Exercise details>
Within these records, how many lines hold "selskaper"? Give the number alone.

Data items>

• • • •

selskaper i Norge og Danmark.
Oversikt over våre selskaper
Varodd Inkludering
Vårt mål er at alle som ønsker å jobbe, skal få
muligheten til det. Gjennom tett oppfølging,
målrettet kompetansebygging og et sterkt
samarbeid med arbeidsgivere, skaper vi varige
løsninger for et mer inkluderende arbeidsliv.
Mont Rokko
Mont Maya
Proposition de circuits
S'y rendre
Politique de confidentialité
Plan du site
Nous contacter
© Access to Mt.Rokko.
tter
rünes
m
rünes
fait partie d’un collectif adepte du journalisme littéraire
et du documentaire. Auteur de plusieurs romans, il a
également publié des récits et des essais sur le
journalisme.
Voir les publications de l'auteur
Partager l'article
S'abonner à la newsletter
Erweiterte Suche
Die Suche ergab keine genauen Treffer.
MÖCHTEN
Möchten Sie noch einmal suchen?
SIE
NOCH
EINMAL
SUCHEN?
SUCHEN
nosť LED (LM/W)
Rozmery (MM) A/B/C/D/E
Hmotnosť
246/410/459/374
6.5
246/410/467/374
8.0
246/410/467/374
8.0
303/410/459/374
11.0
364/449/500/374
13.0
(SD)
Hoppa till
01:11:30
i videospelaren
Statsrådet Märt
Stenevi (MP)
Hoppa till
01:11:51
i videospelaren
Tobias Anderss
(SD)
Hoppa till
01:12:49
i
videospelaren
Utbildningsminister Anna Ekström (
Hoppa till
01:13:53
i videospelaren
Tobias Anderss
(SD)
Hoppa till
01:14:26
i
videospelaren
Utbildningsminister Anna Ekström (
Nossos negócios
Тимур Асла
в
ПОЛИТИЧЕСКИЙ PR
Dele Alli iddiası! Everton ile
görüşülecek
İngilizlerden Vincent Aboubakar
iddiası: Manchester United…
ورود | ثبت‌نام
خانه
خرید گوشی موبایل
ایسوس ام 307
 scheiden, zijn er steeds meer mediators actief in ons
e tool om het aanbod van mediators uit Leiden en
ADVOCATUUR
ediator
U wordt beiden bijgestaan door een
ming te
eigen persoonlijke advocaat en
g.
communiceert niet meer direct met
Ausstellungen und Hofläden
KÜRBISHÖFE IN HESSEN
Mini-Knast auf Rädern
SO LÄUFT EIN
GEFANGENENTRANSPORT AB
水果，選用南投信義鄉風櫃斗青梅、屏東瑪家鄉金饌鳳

• • • •

Task response>
2